Le ministre de l'Information a dénoncé hier les « nombreux abus » commis par les médias, tout en assurant que la liberté de presse n'est pas menacée.
Le ministre de l'Information Tarek Mitri a dénoncé hier les « nombreux abus » commis par les médias et les organes de presse. Il a cependant assuré que ce n'est pas la liberté de presse qui est en cause et souligné la responsabilité des hommes politiques dans l'escalade actuelle.
M. Mitri a souligné que l'accent a été mis sur « la responsabilité politique dans la généralisation du langage de menaces et d'accusations à l'encontre des médias pour non-respect de la loi ». Il a ajouté que plusieurs ministres se sont plaints des « abus répétés » perpétrés, selon eux, dans les médias. « Certains ministres m'ont donné un double conseil, a poursuivi M. Mitri. Soit appliquer la loi sur tous les médias sans exception et d'un seul coup, soit mettre en garde les médias des conséquences de ces abus quels qu'ils soient, sans m'attarder sur l'un d'entre eux en particulier. Je vous avoue que je réfléchis à ces deux conseils, ne sachant lequel est plus réaliste et plus efficace. » Le ministre a insisté cependant sur sa préférence pour le dialogue en vue de « briser le cercle » d'accusations réciproques entre hommes politiques et médias. Des hommes politiques qui, selon lui, assument une grande responsabilité dans l'escalade verbale observée actuellement. « Peut-être que l'initiative doit venir des médias eux-mêmes et des journalistes, poussés par leur sens des responsabilités civiles et nationales, afin de faire triompher un langage alternatif, qui remplacerait le ton de violence et de menaces, a-t-il dit. Avec cela, ils contribueraient à ce que la politique retrouve son niveau réel par un véritable regard critique envers les hommes politiques, au lieu de se positionner en faveur de ces hommes politiques et à leur service. »

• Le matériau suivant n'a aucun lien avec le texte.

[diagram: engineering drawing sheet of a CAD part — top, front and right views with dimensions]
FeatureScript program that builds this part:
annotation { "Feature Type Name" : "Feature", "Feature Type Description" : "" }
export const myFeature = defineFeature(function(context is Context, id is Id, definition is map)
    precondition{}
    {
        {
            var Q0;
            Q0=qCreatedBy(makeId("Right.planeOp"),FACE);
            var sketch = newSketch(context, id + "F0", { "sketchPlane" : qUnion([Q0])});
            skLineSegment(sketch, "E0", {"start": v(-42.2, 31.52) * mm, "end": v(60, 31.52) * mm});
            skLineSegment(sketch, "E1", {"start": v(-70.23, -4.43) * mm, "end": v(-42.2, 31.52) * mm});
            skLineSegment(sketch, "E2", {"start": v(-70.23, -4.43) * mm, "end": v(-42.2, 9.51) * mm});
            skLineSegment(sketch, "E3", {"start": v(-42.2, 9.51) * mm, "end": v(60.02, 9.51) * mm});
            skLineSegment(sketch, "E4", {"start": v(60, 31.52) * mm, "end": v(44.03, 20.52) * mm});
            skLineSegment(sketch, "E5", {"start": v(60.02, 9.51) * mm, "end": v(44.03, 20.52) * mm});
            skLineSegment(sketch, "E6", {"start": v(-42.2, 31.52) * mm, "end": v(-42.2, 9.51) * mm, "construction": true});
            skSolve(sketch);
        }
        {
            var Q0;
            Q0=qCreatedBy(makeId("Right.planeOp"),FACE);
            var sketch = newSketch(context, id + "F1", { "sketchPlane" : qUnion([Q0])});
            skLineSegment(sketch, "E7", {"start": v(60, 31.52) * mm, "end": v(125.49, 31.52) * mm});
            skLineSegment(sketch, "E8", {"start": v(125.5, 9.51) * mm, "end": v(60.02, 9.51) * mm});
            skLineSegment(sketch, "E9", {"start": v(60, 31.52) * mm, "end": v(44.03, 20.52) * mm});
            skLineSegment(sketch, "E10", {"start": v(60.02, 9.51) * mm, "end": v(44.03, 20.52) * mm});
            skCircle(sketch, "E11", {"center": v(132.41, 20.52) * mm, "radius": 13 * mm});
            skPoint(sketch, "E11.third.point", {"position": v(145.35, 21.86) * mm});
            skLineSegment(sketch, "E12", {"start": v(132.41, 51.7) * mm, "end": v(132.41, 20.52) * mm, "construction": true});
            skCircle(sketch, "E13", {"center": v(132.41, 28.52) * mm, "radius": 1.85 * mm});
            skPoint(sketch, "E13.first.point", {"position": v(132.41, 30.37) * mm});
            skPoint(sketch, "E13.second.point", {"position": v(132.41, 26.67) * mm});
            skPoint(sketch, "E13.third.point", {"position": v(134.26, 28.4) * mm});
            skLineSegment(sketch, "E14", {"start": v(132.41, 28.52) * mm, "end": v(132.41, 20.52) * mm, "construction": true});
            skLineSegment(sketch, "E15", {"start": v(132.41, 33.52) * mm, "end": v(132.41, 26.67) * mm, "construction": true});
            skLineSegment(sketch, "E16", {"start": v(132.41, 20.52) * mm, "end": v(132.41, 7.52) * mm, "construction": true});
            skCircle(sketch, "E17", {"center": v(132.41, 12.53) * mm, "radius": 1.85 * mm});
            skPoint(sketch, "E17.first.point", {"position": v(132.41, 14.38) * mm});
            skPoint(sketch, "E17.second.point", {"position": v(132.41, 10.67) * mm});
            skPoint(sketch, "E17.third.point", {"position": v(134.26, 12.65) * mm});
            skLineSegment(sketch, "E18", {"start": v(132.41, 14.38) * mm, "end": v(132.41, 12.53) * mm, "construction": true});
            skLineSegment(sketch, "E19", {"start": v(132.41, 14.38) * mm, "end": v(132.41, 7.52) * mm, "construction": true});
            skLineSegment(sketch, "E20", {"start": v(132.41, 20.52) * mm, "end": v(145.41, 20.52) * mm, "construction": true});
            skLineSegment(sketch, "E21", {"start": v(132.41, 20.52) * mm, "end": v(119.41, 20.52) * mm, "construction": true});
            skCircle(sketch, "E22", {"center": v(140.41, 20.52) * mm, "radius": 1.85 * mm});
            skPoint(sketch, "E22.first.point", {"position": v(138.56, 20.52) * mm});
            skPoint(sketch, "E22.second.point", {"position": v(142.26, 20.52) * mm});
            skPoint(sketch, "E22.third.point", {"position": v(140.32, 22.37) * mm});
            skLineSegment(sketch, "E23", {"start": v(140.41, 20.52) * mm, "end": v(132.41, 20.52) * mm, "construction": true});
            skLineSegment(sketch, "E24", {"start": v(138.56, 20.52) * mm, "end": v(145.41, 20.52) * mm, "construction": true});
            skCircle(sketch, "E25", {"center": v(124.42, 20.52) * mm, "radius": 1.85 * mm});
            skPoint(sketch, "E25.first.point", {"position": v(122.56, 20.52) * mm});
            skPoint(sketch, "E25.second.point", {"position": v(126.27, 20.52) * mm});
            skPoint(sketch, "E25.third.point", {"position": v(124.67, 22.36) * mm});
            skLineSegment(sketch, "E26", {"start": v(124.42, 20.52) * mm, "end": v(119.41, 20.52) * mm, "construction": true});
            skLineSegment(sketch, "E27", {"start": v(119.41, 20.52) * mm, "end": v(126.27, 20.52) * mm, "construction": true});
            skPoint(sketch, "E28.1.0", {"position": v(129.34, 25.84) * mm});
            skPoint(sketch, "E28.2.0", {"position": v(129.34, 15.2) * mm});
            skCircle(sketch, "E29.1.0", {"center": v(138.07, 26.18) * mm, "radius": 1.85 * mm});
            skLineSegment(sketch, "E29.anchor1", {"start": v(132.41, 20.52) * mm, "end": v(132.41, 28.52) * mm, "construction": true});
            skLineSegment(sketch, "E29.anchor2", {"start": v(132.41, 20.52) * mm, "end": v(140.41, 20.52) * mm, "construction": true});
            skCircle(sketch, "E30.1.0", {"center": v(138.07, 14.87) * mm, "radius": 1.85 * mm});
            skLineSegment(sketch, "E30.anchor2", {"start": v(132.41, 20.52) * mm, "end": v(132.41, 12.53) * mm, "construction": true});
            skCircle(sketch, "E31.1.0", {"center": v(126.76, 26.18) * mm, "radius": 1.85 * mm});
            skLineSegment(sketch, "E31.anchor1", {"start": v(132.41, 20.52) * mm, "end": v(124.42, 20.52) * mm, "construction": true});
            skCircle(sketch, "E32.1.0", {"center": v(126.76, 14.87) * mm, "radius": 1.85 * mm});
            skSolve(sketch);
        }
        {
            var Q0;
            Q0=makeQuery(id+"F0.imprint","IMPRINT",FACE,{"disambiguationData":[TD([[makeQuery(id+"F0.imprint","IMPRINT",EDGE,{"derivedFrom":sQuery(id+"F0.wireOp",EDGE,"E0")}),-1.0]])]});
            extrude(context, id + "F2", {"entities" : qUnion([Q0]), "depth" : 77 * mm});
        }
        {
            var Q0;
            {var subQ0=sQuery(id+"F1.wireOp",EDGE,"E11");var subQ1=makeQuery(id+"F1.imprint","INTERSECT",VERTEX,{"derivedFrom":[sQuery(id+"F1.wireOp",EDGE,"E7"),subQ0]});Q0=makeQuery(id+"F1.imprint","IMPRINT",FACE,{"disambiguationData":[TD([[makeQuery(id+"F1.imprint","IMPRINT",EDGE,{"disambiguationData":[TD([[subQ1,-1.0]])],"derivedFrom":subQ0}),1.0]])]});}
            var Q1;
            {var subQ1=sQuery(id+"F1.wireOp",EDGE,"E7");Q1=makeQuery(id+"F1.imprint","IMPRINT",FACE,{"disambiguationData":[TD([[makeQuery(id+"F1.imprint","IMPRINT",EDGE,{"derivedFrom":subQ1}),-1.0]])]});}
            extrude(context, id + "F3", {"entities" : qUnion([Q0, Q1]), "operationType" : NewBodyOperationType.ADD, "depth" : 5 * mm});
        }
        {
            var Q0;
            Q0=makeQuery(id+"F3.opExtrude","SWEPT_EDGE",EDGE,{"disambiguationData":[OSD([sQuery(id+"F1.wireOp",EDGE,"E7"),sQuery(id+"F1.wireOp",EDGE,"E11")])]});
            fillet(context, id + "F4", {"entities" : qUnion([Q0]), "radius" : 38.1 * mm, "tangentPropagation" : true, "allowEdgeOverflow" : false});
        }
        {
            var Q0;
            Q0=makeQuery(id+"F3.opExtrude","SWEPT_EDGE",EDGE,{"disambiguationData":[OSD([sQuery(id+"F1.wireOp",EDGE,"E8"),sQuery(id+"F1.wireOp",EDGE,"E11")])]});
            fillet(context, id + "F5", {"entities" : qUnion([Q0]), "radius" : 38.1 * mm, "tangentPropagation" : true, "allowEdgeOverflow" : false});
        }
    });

M. Mitri a précisé dans son discours que « la liberté des médias n'est pas en cause, et personne ne prétend vouloir devenir un censeur, mais la crédibilité renforce la liberté ». Dans le débat qui a suivi, et en réponse à une question, le ministre a reconnu que « le véritable problème, ce n'est pas une liberté médiatique débridée qu'on aurait pu comprendre, mais le fait que les médias ne sont pas indépendants ». Il a appelé les journalistes à conserver un regard critique, quelle que soit la ligne politique de leur média, et affirmé qu'une nouvelle loi globale améliorerait leur situation.
Concertations pour la loi
Le sujet de la loi sur la presse et les médias a été longuement évoqué par le ministre. Celui-ci a souligné les lacunes de l'actuelle loi, ajoutant que « cela ne justifie pas que celle-ci ne soit pas, ou soit très partiellement, respectée par une grande partie des médias, qu'il s'agisse de presse écrite ou de médias audiovisuels ». Pour lui, « ces abus vont des plus bénins, comme ne pas publier un droit de réponse en entier, aux plus graves, tels ceux décrits par la loi comme provoquant des dissensions confessionnelles ».
« À ceux qui disent que ces lois ne sont pas applicables, nous rappelons que ce qui empêche l'application des lois, ce sont les protections politiques et la politisation à outrance des problèmes des Libanais », a-t-il lancé.
M. Mitri a rappelé qu' « un projet de loi moderne et global, prenant en compte l'extraordinaire révolution que connaît le secteur, est en gestation », ainsi qu'il l'avait déjà annoncé en septembre. « J'ai opté pour une approche participative avec les gens du métier, a-t-il précisé. Les concertations sont en cours, et j'espère que nous ferons des progrès rapides et que nous réussirons à lancer un débat global. » En réponse à une question, il a estimé que ce projet de loi devrait être prêt d'ici à un an, mais qu'il est impossible de fixer un délai dès aujourd'hui. Il a rappelé que les journalistes peuvent continuer à envoyer leurs commentaires au ministère.